Document layout detection data:
════

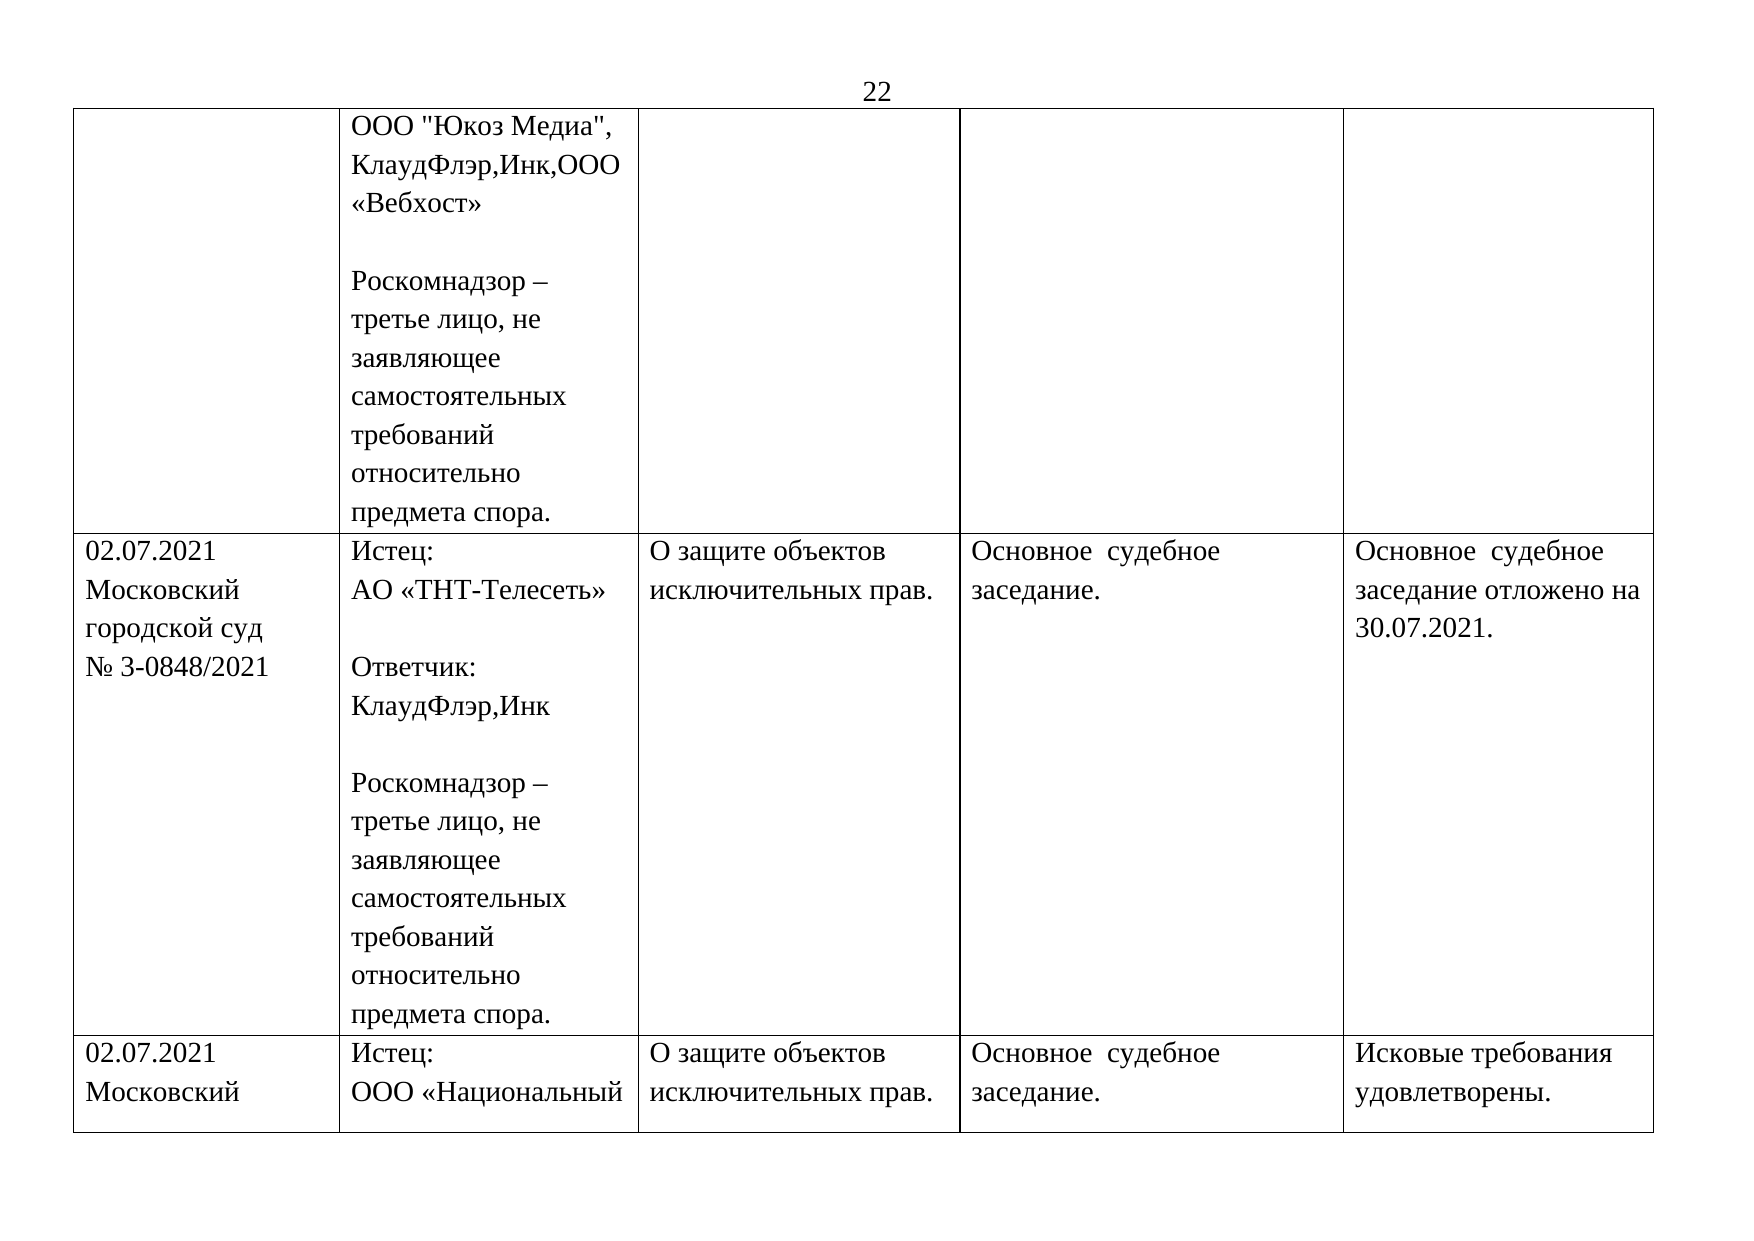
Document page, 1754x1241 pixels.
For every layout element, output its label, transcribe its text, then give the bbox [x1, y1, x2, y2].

table_cell Основное судебное заседание. [961, 534, 1343, 1034]
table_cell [961, 109, 1343, 532]
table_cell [74, 1036, 339, 1132]
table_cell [340, 1036, 638, 1132]
table_cell О защите объектов исключительных прав. [639, 534, 959, 1034]
table_cell 02.07.2021 Московский городской суд № 3-0848/2021 [74, 534, 339, 1034]
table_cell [961, 1036, 1343, 1132]
table_cell Истец: АО «ТНТ-Телесеть» Ответчик: КлаудФлэр,Инк Роскомнадзор – третье лицо, не заявляющее самостоятельных требований относительно предмета спора. [340, 534, 638, 1034]
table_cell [639, 1036, 959, 1132]
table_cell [639, 109, 959, 532]
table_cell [1344, 1036, 1653, 1132]
table_cell Основное судебное заседание отложено на 30.07.2021. [1344, 534, 1653, 1034]
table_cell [1344, 109, 1653, 532]
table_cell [74, 109, 339, 532]
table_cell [340, 109, 638, 532]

════

■ Work request: Could the data above be returned in full, exactly, with every image left out?

■ Solved exercise:
Document page, 1754x1241 pixels.
For every layout element, output its label, transcribe its text, then give the bbox [x1, y1, x2, y2].

table_cell Основное судебное заседание. [961, 534, 1343, 1034]
table_cell [961, 109, 1343, 532]
table_cell [74, 1036, 339, 1132]
table_cell [340, 1036, 638, 1132]
table_cell О защите объектов исключительных прав. [639, 534, 959, 1034]
table_cell 02.07.2021 Московский городской суд № 3-0848/2021 [74, 534, 339, 1034]
table_cell [961, 1036, 1343, 1132]
table_cell Истец: АО «ТНТ-Телесеть» Ответчик: КлаудФлэр,Инк Роскомнадзор – третье лицо, не заявляющее самостоятельных требований относительно предмета спора. [340, 534, 638, 1034]
table_cell [639, 1036, 959, 1132]
table_cell [639, 109, 959, 532]
table_cell [1344, 1036, 1653, 1132]
table_cell Основное судебное заседание отложено на 30.07.2021. [1344, 534, 1653, 1034]
table_cell [1344, 109, 1653, 532]
table_cell [74, 109, 339, 532]
table_cell [340, 109, 638, 532]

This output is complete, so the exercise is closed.